I just found this quote from Phillip Jensen back in 2000 about his situation in the Anglican Church. I think it is pertinent for our own situation. He is talking about Church planting but I want us to use it to think about gospel recruitment. The bottom line is that we need to focus on preaching the gospel and raising up the next generation of gospel workers, within or outside the denomination of which we are a part. So to this end I think we need to start a deliberate gospel recruiting movement of Presbyterian Ministers who can work together to encourage gospel training and the raising up and training of gospel workers…
Prophets do not wait for permission to speak. They do not wait till people want to hear what they have to say. They do not wait to be authorized by any apart from the God who commissions them. Our task is to call the nation to repent. If the heretics and false teachers of denominational churches will not listen, we should not spend too much time before dusting off our shoes and moving on to preach to those who have had less opportunity to hear the great message of salvation. If that means being like Paul and setting up church next door to the synagogue or in the hall of Tyrannus, so be it.

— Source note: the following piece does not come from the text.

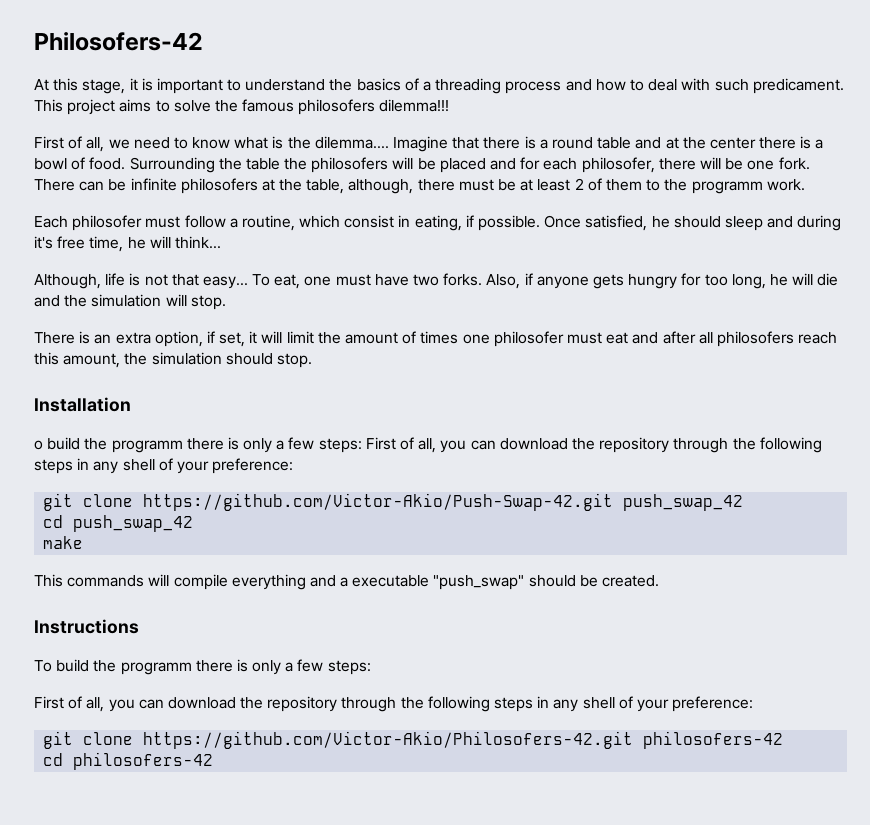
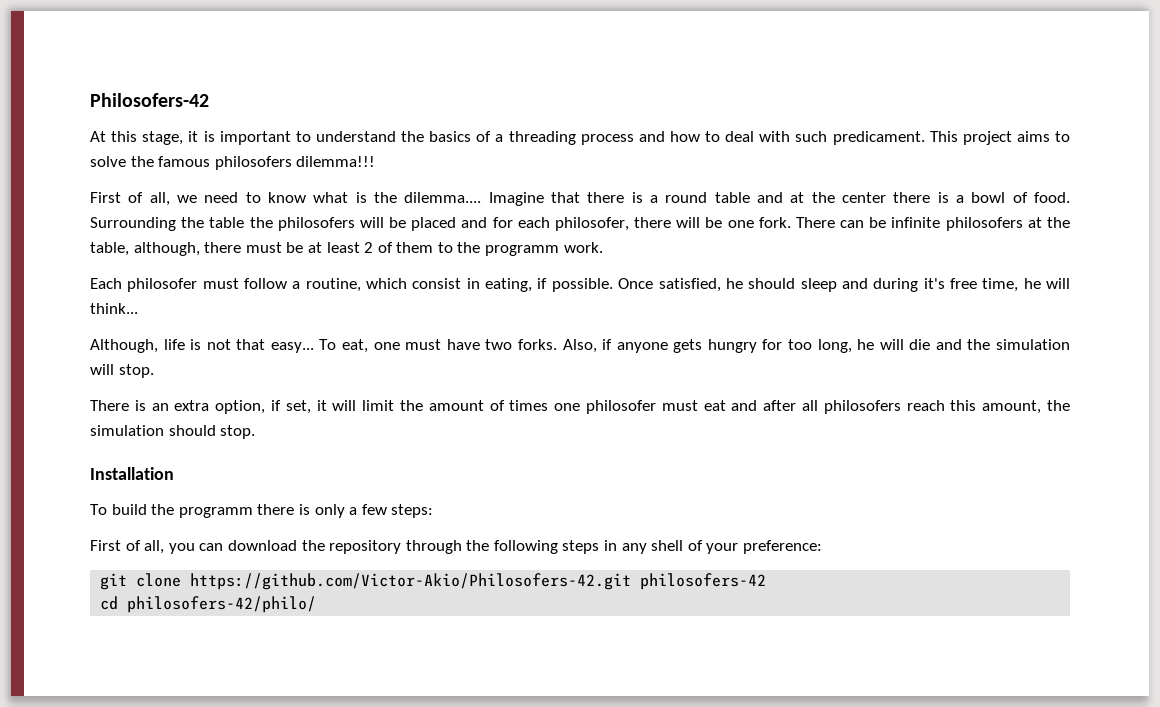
[34,437,822,453] [34,458,294,474] [43,493,744,511] [43,515,194,532] [43,536,84,549] [34,574,660,590] [34,619,139,634] // o build the programm there is only a few steps: First of all, you can download the repository through the following steps in any shell of your preference: // git clone https://github.com/Victor-Akio/Push-Swap-42.git push_swap_42 // cd push_swap_42 // make // This commands will compile everything and a executable "push_swap" should be created. // Instructions -> (174, 473) none
[73,752,214,770] philosofers-42 -> [127,596,317,613] philosofers-42/philo/

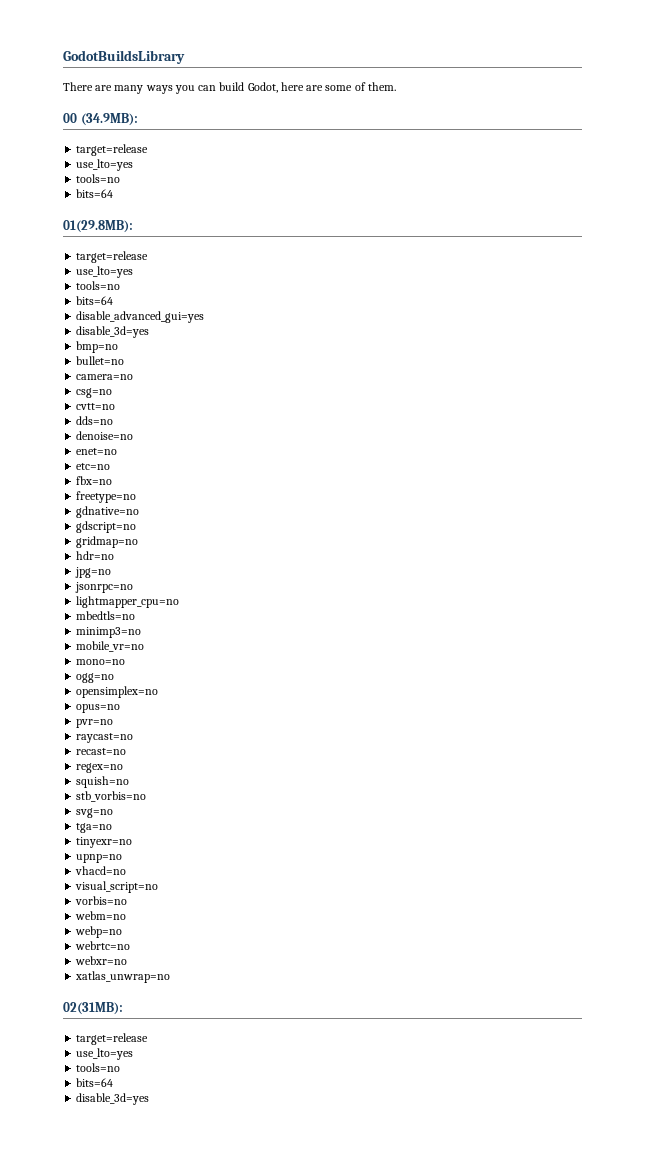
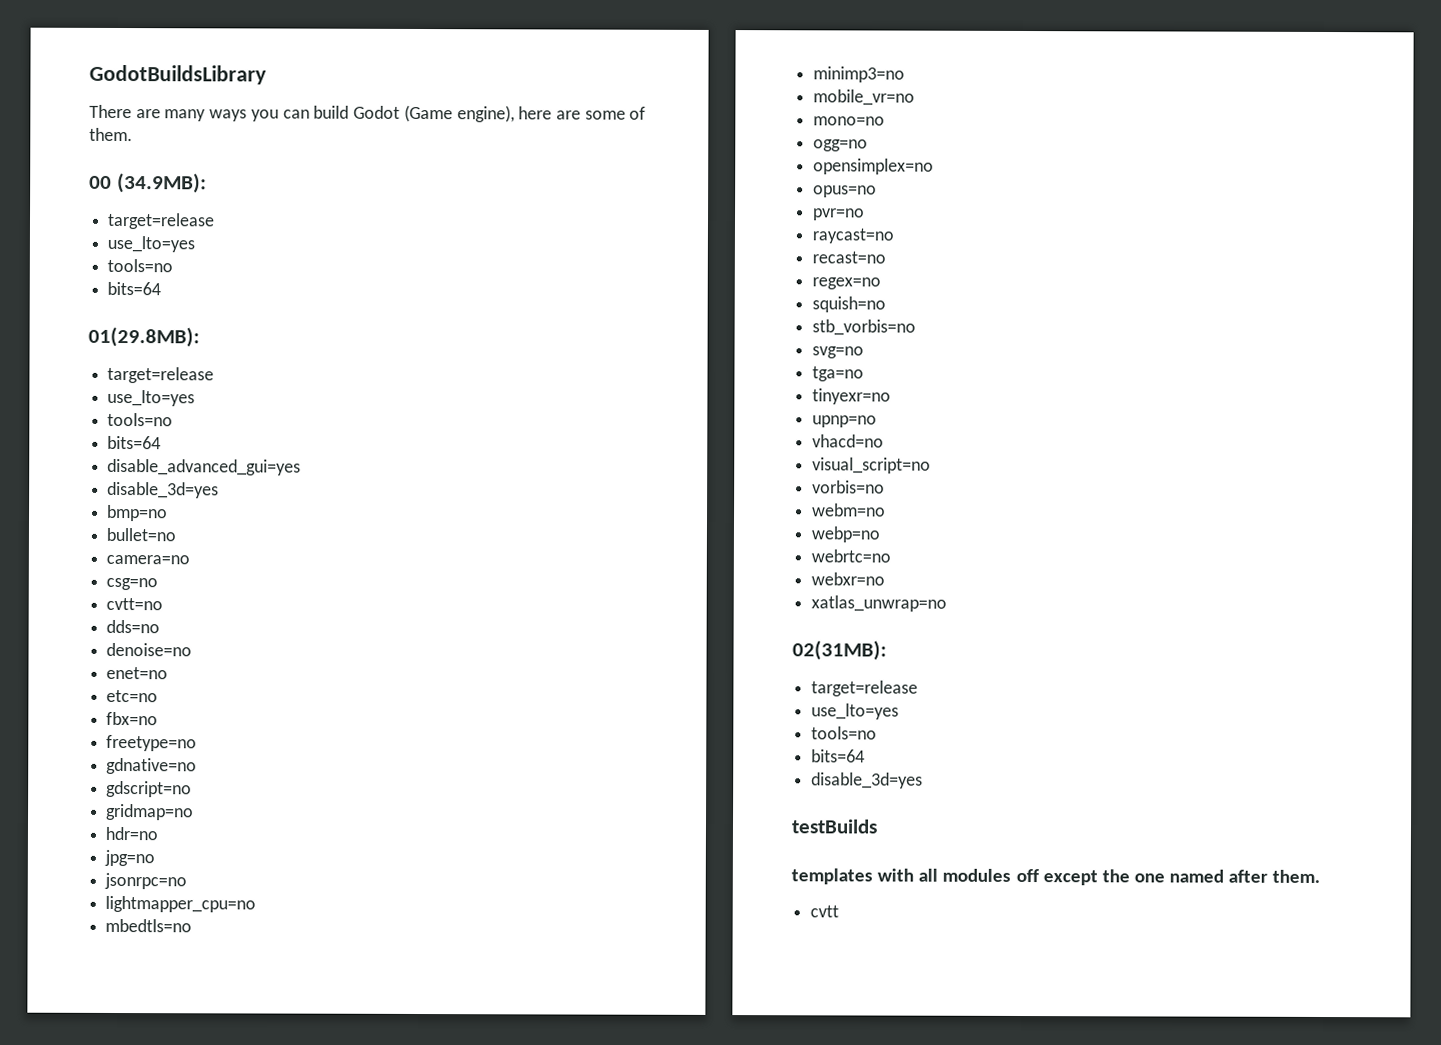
[247,82,278,93] Godot, -> [353,104,515,123] Godot (Game engine),
(150, 1099) none -> [791,819,878,834] [791,868,1321,886] [810,905,840,918] // testBuilds // templates with all modules off except the one named after them. // cvtt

Am I saying that we should leave the denominations? No, of course not. Why should we leave because in some places unbelievers have taken temporary possession of the property that was left by our forefathers for the preaching of the gospel? No, let them leave — but I have never yet seen a good reason to leave…
I am suggesting that the future of evangelicalism in relation to the denominational churches lies in direct evangelistic church planting. It may happen inside or outside the denominations. We need just to get on with it, wherever the gospel is welcome.
The future of evangelicalism lies in brave hearts who will take action and not be constrained by the traditions of men—the lines that men have drawn on the ground, the rules that men have made about who conducts church how, when, where, and by whose authority.
Am I suggesting that we should be ecclesiastical law-breakers? Certainly not—no more than the Lord Jesus was in his day. We have to get his perspective of seeing the difference between gnats and camels. He was constantly being attacked by religious people on the high moral ground of their keeping the law, while he was supposedly breaking it. But he was concerned for the salvation of people, not the preservation of man-made laws which, in the name of God, undermined the very work of God.
I think we can see that God has blessed the ministry surrounding MYC in many ways. There have been an extraordinary number of effects, and great progress in many areas—witness the growth and effectiveness of Matthias Media, the Ministry Training Strategy, the missionaries and ministers (both lay and professional) who have gone out, and so on. There are lots of great things happening, and not only in our network. Evangelical organizations like AFES are going from strength to strength. In ethnic ministry, in church planting, in new initiatives in evangelism—there are good signs everywhere. In that sense, the future of evangelical Christianity in Australia looks strong.
However, our future in the most important sense is to keep doing what God has called us to do—to pray, to be holy, to preach faithfully. In unity with all those who love our Lord for his death for us, and want to proclaim him as the risen Lord, let us get on with the task. Let us proclaim him, the One before whom all Australia should bow.